The best software engineering paper you haven't read

I want to call attention to one of the best papers I’ve ever read on software engineering, ever. Ready to be dazzled? Here goes:

Fixing Faults in C and Java Source Code: Abbreviated vs. Full-Word Identifier Names (preprint)

I know, right? Sheer brilliance.

Okay, maybe it doesn’t have the most exciting subject matter, but I think everybody should read it. Here’s why:

Manageable scope. “Is clean code good?” Too broad, what is ‘clean code’ and what is ‘good’? “Are complete variable names better than abbreviations?” Still too broad, how do we mean ‘better’? “Do complete variable names lead to faster finding of defects?” That’s something we can focus on.

They did their homework. They start with an entire literature review! Literature reviews are really hard to do and they aced it. Every possibly relevant paper is brought up, discussed, and clarified how much it differs from what they are trying to do. It might seem like table stakes but it’s far more comprehensive than any other paper I’ve read in SE. Heck, they might have been able to stretch that intro into a full paper, and they didn’t.

They mix qualitive and quantitative methods. We tend to overvalue quantitative methods (controlled experiments, data mining) and undervalue qualitative methods (interviews, ethnographies, tailing people). We need hard numbers to answer research questions, sure, but we need quals to know what questions we should even be asking.
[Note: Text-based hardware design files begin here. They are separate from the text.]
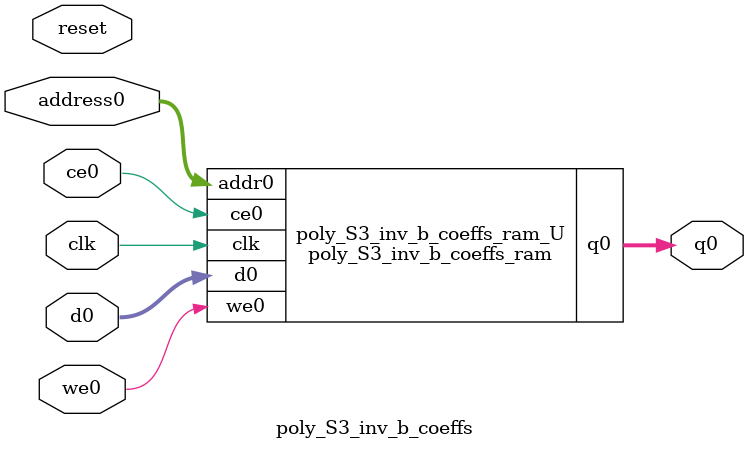
<source format=v>
`timescale 1 ns / 1 ps
module poly_S3_inv_b_coeffs_ram (addr0, ce0, d0, we0, q0,  clk);

parameter DWIDTH = 16;
parameter AWIDTH = 10;
parameter MEM_SIZE = 677;

input[AWIDTH-1:0] addr0;
input ce0;
input[DWIDTH-1:0] d0;
input we0;
output reg[DWIDTH-1:0] q0;
input clk;

(* ram_style = "block" *)reg [DWIDTH-1:0] ram[0:MEM_SIZE-1];




always @(posedge clk)  
begin 
    if (ce0) 
    begin
        if (we0) 
        begin 
            ram[addr0] <= d0; 
        end 
        q0 <= ram[addr0];
    end
end


endmodule

`timescale 1 ns / 1 ps
module poly_S3_inv_b_coeffs(
    reset,
    clk,
    address0,
    ce0,
    we0,
    d0,
    q0);

parameter DataWidth = 32'd16;
parameter AddressRange = 32'd677;
parameter AddressWidth = 32'd10;
input reset;
input clk;
input[AddressWidth - 1:0] address0;
input ce0;
input we0;
input[DataWidth - 1:0] d0;
output[DataWidth - 1:0] q0;



poly_S3_inv_b_coeffs_ram poly_S3_inv_b_coeffs_ram_U(
    .clk( clk ),
    .addr0( address0 ),
    .ce0( ce0 ),
    .we0( we0 ),
    .d0( d0 ),
    .q0( q0 ));

endmodule


</source>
They do an experiment and then follow it up with an ethnography where they study how programmers debug abbreviated codebases. And they find some pretty interesting things.

Objective measure of Defects. In Leprechauns of Software Engineering Laurent Bossavit talks about how most people use words like “errors” and “quality” without rigorously defining it, so we have no way of knowing what we’re actually seriously measuring. They don’t fall into this trap. How? They took existing codebases and deliberately added specific faults. Not only do we have an objective measure of ‘defects’ now, we know exactly where they are.

Really, really good experimental setup. Every paper needs to have something called “Threats to validity”, which is a section where they talk about potential objections to the claims. This does not mean that these threats make the data wrong- they’re just reasons not to fully trust the results. At the most extreme, it’s something like not actually running any of the code people wrote. More commonly, it’s stuff like “not accounting for variances in programmers” or “time of day” or whatnot. Most engineering papers are rife with threats to validity. These people, though, go to incredible lengths to rule them all out.

“Your sample size is too small!” They have 100, which is still on the smaller side but way bigger than most studies.
“You only tested this with newbies! It’s different for professionals!” They tested with both CS undergrads, CS grads, and professionals.
“The codebase is a toy problem, not Real Code!” They used several complete public codebases.
“The abbreviated codebases are different from the full-name ones!” They manually abbreviated every single codebase, so there were two copies of each: one with zero abbreviations, one with only abbreviations.

Their experiment design is fantastic, too. Everybody’s tested twice, once with abbreviations, once without. They’re tested on different codebases so there’s no familiarity and different times of day to account for energy levels. People are tested in four subgroups, so the researchers could study individual differences, intra-group differences, and inter-group differences. Then they analyze the results with high-powered statistics. The upshot is they can pretty much control for every possible factor, including language, experience level, fatigue, experimenter biases…

And then an ethnography. They watched programmers tackle each codebase and noted the differences between the abbreviated and unabbreviated source codes. I’m not going to try to summarize it. Seriously, it’s a great paper and you should read it.

Ultimately, they found no significant difference between abbreviated and full names. Unexpected, but the care they put into this reason makes me completely willing to trust them. I can’t recommend this paper enough.